# Поставленная задача A:
Ответьте по фрагменту о прибытии в индийскую столицу:
(i) Кто встречал прибывших после приземления?
(ii) Куда рассказчик поехал прямо из аэропорта?
(iii) С какой страной рассказчик сравнивает пышность встречи?

******

Это впечатление еще усилилось, когда мы приземлились в индийской столице. Был выстроен большой почетный караул, нас встречали г-н Неру, премьер-министр, и д-р Радхакришнан, вице-президент. Все это было гораздо красочнее и торжественнее, чем все, что я видел в Китае, но в то же время, каждое слово и в приветственной речи премьер-министра, и в частной беседе с деятелями не столь высокого ранга, носило оттенок искренности. Люди выражали свои чувства, а не проговаривали то, что, как они считали, обязаны говорить. Не было никакого притворства.
Из аэропорта я поехал прямо в Раштрапатхи Бхаван, чтобы встретиться с Президентом Индии д-ром Раджендрой Прасадом. Я увидел перед собой тихого старого человека, медлительного и очень скромного. Особенно неприметно он выглядел на фоне своего личного адъютанта, высокого блестящего офицера в форме, и в присутствии своей внушительной церемониальной личной охраны.

******

# Поставленная задача B:
Определите все строки записей, где встречается строка "kern", и перепишите каждую из них. Регистр учитывается.

# Перечень записей:
******

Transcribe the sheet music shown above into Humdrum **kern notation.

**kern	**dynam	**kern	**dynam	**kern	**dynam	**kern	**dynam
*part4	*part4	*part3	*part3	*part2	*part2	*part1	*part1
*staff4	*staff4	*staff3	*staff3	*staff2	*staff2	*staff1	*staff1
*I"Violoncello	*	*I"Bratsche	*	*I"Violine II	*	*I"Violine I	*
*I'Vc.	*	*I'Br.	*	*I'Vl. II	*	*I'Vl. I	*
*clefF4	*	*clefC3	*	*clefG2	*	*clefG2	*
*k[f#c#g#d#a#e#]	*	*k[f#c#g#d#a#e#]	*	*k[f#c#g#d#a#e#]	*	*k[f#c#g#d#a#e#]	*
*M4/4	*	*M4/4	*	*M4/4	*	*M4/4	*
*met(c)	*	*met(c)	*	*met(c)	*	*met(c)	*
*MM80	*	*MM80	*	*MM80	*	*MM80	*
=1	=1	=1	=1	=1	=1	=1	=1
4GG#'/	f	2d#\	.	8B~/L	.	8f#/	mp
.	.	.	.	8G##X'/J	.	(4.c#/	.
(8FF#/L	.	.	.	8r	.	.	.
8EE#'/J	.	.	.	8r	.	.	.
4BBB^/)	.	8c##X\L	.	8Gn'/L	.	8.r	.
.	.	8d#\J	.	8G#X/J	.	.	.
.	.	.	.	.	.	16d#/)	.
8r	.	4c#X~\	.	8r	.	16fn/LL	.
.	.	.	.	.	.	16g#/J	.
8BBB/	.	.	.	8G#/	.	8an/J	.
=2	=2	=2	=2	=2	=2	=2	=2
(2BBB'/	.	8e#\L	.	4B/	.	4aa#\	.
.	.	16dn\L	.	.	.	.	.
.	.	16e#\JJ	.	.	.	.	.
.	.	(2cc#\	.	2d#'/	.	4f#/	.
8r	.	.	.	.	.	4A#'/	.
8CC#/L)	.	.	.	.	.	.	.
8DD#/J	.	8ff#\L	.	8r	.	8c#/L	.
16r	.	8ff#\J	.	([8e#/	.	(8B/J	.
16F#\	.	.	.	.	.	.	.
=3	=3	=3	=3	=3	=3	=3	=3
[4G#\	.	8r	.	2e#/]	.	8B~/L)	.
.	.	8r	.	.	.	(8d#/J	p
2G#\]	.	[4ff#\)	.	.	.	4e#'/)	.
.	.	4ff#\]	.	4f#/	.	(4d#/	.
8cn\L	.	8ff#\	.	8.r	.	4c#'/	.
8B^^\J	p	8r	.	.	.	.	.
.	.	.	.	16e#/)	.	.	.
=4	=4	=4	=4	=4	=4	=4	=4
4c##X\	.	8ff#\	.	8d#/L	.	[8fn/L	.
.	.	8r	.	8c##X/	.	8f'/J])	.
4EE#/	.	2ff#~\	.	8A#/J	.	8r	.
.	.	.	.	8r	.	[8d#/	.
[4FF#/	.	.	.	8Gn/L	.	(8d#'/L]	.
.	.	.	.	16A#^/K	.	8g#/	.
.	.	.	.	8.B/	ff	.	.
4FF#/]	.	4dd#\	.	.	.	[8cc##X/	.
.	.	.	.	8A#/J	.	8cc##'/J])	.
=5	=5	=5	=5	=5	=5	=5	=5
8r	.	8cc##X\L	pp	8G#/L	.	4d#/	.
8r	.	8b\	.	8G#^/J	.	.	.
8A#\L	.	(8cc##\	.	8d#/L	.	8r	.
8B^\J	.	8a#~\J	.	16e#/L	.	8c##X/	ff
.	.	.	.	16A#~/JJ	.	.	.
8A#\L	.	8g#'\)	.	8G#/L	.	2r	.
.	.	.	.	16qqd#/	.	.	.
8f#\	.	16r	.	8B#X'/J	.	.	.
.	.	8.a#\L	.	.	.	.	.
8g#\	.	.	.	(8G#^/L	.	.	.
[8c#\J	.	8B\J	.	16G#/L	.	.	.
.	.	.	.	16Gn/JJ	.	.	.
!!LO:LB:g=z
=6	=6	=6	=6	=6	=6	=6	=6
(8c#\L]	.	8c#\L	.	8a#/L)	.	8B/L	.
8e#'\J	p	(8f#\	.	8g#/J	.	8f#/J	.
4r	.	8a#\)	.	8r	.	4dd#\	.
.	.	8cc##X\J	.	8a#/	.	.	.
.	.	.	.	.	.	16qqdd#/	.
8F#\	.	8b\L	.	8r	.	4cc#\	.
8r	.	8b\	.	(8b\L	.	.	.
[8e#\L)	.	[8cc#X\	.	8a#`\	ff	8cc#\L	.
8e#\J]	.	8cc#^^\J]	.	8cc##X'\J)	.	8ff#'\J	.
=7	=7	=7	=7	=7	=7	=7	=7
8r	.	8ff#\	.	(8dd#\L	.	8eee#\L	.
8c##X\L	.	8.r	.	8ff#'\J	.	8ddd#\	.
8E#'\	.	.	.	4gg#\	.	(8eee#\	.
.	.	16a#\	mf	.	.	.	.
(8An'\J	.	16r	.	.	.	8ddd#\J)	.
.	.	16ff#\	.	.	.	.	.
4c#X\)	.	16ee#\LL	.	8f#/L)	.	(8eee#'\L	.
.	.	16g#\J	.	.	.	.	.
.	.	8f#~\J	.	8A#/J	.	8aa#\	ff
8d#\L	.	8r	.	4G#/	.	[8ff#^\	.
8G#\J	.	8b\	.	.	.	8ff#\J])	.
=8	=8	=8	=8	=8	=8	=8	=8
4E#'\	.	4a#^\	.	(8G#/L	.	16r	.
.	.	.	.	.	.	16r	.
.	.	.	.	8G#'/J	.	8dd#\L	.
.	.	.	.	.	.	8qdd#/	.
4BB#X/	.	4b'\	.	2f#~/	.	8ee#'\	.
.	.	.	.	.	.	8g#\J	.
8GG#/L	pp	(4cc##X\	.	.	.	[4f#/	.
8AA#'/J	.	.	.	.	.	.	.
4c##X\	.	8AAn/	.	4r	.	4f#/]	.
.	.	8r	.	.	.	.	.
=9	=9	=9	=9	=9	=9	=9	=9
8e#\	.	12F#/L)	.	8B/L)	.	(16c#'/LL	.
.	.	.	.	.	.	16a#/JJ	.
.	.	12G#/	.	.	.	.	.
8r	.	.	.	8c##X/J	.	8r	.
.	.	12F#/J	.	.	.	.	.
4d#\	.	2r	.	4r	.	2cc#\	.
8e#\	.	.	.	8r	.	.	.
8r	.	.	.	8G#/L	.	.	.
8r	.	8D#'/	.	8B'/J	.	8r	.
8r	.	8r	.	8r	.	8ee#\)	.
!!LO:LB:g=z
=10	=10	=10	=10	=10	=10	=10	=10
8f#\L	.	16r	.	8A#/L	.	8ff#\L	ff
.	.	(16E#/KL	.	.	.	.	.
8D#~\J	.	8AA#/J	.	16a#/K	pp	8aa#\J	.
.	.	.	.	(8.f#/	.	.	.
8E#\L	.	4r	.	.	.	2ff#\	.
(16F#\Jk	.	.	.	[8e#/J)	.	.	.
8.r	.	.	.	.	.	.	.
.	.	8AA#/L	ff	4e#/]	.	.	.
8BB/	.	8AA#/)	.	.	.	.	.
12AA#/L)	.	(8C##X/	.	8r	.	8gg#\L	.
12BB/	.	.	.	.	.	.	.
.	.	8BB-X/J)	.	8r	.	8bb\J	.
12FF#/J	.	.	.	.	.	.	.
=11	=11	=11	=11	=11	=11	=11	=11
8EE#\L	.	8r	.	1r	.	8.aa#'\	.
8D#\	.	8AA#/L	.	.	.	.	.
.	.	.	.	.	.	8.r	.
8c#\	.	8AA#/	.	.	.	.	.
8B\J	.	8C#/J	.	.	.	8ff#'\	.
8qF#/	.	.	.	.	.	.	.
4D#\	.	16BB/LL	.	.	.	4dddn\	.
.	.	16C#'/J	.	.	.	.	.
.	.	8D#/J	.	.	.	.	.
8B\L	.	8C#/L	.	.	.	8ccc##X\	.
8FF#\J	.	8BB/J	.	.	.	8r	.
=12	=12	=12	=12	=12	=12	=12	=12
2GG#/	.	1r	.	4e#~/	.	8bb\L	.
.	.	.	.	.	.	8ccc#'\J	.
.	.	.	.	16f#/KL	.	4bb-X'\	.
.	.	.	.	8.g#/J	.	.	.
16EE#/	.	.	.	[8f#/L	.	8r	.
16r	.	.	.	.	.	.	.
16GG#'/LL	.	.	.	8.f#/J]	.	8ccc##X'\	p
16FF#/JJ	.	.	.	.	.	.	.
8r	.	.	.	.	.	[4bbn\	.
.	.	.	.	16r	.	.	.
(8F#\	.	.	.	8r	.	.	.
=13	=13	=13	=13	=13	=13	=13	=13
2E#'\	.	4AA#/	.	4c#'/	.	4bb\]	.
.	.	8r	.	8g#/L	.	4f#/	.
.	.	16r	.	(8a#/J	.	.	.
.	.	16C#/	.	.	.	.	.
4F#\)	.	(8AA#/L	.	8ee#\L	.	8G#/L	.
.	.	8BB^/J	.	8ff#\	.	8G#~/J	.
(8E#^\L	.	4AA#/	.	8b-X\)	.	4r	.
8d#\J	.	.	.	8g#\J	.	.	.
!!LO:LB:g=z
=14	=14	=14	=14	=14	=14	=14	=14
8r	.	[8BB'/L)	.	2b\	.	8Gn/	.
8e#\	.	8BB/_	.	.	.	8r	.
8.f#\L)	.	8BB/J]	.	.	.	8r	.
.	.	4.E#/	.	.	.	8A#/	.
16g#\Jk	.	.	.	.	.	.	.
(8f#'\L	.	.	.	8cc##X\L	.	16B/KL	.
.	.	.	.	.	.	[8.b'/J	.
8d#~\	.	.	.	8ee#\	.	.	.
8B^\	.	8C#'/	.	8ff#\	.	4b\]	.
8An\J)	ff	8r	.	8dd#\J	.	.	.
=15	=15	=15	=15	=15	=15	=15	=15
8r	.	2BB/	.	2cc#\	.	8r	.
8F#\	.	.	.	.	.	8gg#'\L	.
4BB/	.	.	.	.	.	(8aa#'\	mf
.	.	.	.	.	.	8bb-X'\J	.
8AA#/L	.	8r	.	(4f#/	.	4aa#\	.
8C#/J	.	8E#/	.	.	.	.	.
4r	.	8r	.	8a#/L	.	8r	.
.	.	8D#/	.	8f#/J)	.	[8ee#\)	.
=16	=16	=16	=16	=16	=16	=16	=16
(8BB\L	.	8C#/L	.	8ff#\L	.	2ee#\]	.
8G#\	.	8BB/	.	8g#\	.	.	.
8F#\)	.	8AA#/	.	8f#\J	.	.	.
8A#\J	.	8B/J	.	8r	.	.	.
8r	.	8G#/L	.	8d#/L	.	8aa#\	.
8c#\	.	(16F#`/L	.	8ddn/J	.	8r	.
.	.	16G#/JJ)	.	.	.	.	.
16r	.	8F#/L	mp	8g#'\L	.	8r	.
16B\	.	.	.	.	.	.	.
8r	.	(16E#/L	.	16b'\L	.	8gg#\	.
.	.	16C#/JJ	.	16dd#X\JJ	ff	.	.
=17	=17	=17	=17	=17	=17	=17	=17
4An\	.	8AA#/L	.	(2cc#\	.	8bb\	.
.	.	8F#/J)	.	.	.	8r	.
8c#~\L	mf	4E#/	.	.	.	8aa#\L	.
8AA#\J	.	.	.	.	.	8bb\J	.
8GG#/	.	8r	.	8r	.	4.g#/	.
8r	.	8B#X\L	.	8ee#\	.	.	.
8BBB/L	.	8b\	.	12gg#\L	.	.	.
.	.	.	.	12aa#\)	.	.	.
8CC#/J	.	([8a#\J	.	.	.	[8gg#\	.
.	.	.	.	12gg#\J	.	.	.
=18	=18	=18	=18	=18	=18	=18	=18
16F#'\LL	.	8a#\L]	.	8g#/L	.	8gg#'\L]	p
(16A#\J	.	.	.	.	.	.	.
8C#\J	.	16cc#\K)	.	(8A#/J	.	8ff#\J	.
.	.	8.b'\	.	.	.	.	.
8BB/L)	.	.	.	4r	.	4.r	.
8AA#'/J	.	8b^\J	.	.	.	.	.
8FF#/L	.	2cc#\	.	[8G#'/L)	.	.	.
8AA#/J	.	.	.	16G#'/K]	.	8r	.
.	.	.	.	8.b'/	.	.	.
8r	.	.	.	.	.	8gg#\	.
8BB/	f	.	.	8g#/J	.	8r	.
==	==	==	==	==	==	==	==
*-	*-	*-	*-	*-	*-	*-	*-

******

# Результат задачи A:
(i) Г-н Неру, премьер-министр, и д-р Радхакришнан, вице-президент.
(ii) В Раштрапатхи Бхаван, чтобы встретиться с Президентом Индии д-ром Раджендрой Прасадом.
(iii) С Китаем.

# Результат задачи B:
Transcribe the sheet music shown above into Humdrum **kern notation.
**kern	**dynam	**kern	**dynam	**kern	**dynam	**kern	**dynam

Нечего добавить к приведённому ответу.